[Python-ideas] Fwd: Concurrent safety?

MRAB python at mrabarnett.plus.com
Fri Nov 4 03:23:02 CET 2011


On 04/11/2011 01:51, Bruce Leban wrote:
>
> On Thu, Nov 3, 2011 at 9:38 AM, Mike Meyer <mwm at mired.org
> <mailto:mwm at mired.org>> wrote:
>
>     Attributes are names. You don't lock names, you lock objects. To
>     prevent binding of an attribute, you lock the object it's an attribute
>     of.
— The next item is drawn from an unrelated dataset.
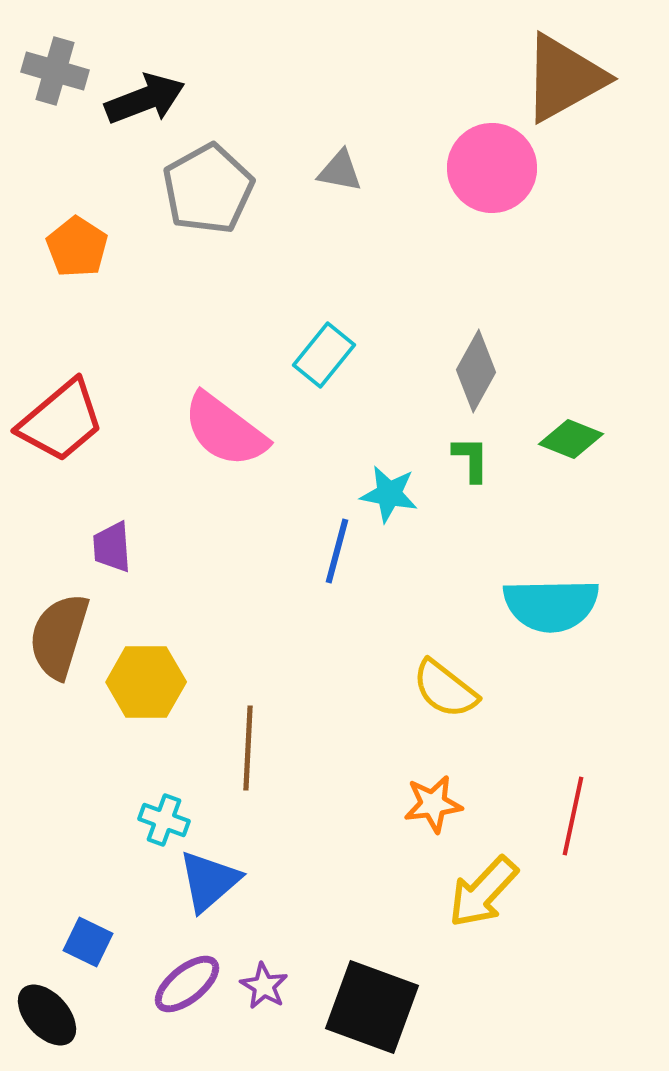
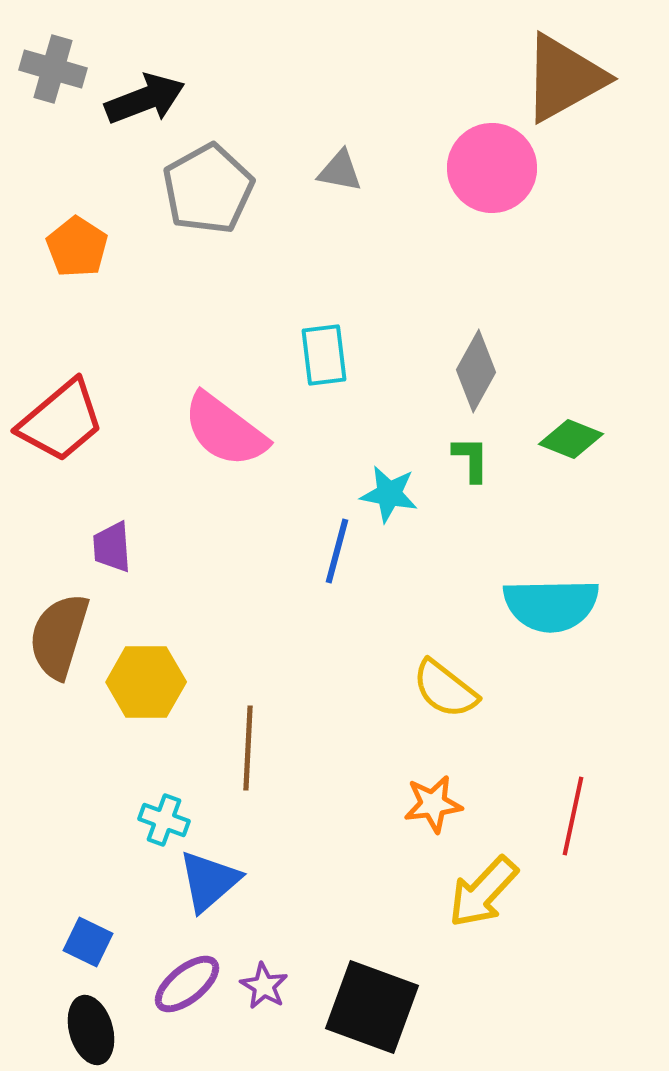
gray cross: moved 2 px left, 2 px up
cyan rectangle: rotated 46 degrees counterclockwise
black ellipse: moved 44 px right, 15 px down; rotated 26 degrees clockwise
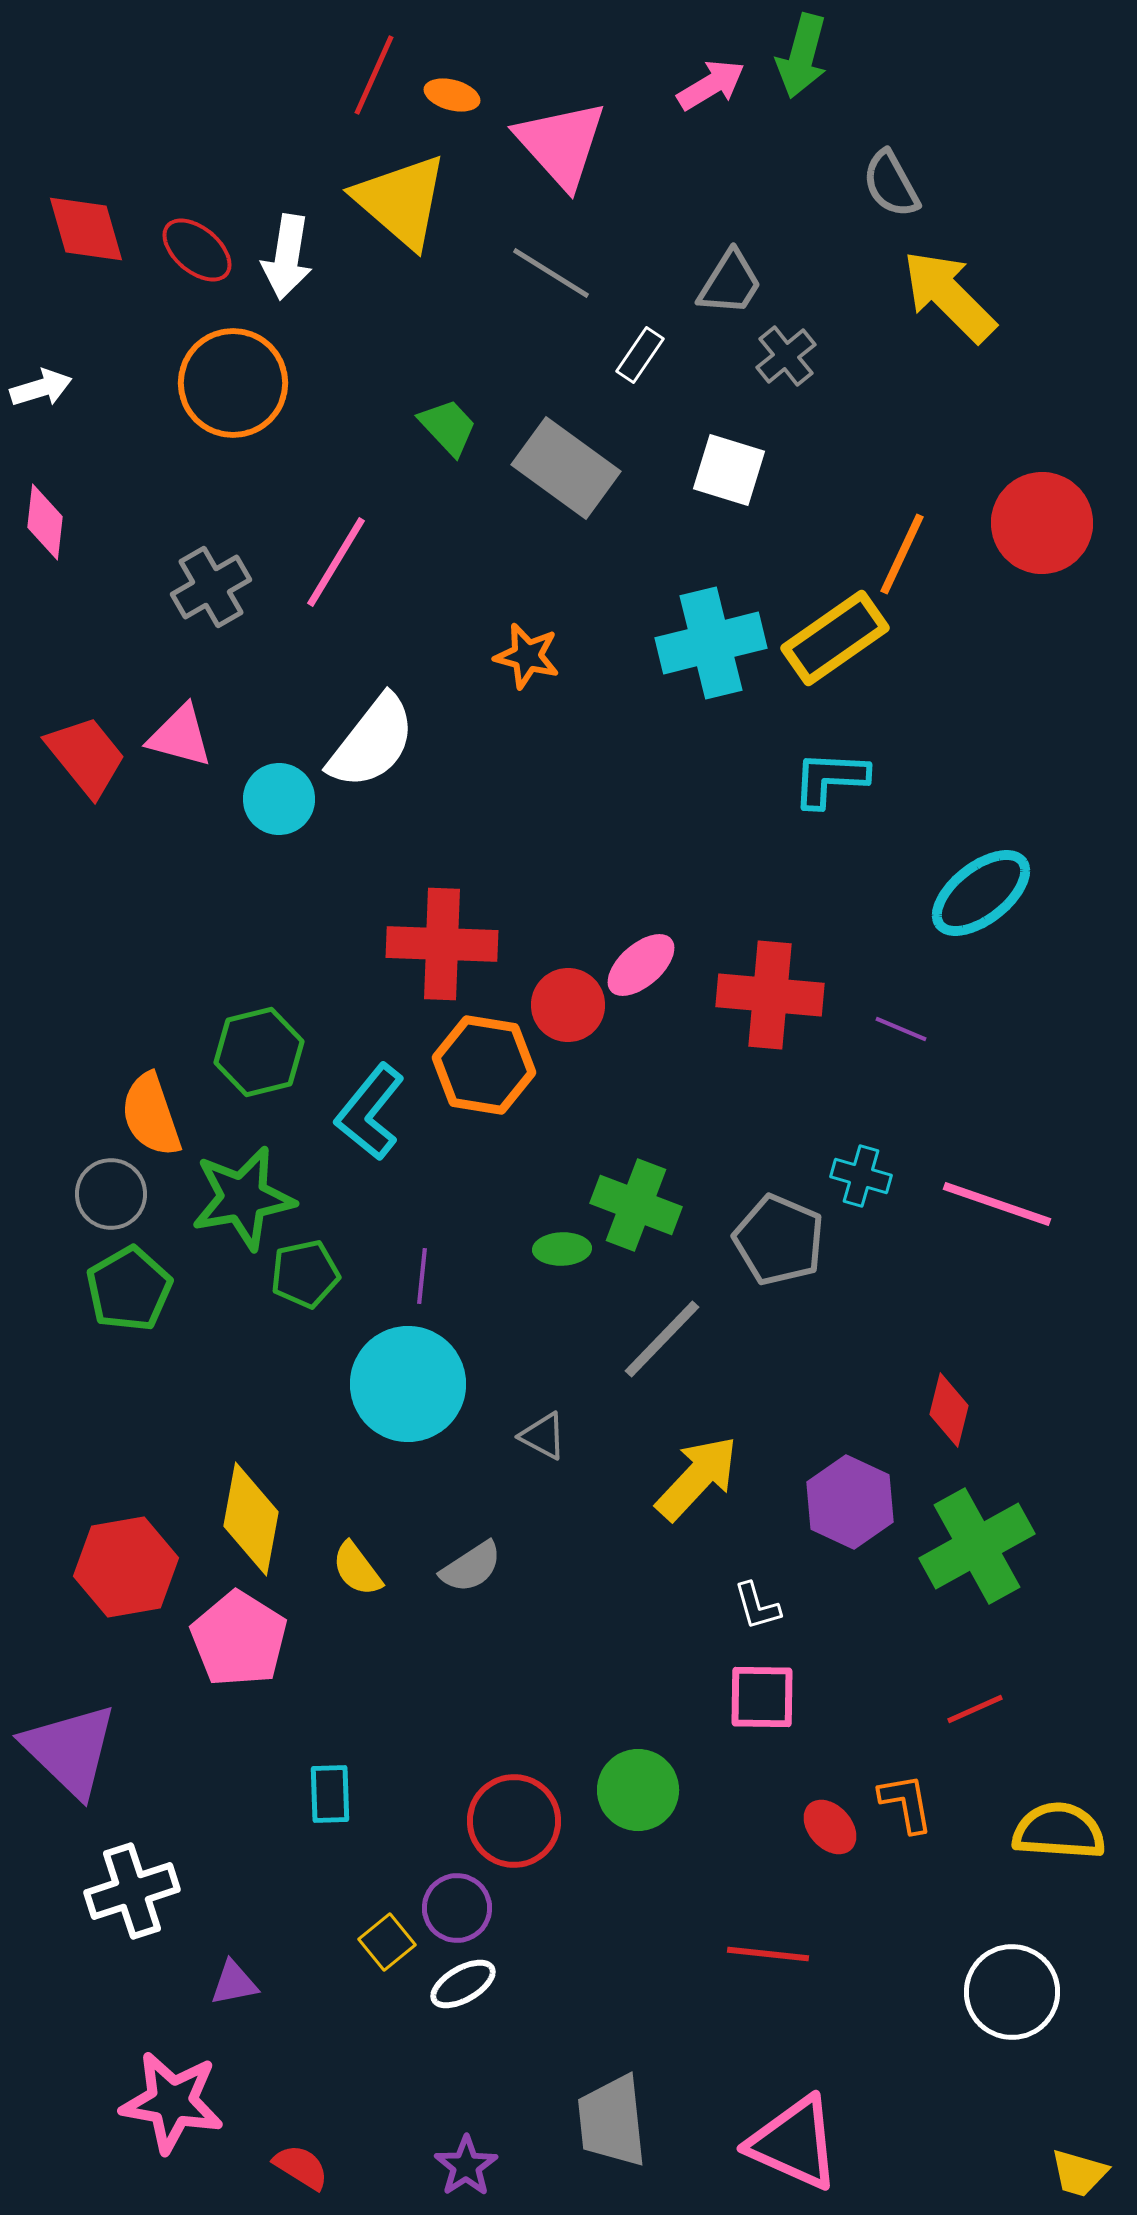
If you want to prevent mutating the value of the object bound to
>     the attribute, you lock that object.
>
>
> You conveniently ignore my comment about the importance of database row
> locking. :-)
>
>      > (3) What happens if one thread does:
>      >
>      > locking d, x: # stuff
>      >
>      > and another does
>      >
>      > locking x, d: # stuff
>
>     That one I dealt with in the specification. There's an implementation
>     requirement that if two locking statements share objects, the shared
>     objects have to be locked in the same order. So one of the two will
>     lock things in the opposite of the order they appear in the statement.
>
>
> You're handwaving. How would that work? There's no way to know at
> compile time what the correct order is. So locking just got a whole lot
> more complicated. But it's worse than complicated: it's unworkable.
>
[snip]

If they're threads running in the same address space in CPython then
they could lock always in order of increasing address. In an
implementation of Python which uses references they could lock always
in increasing numeric value of reference (if that's possible).

This would not, of course, protect against general nested locks.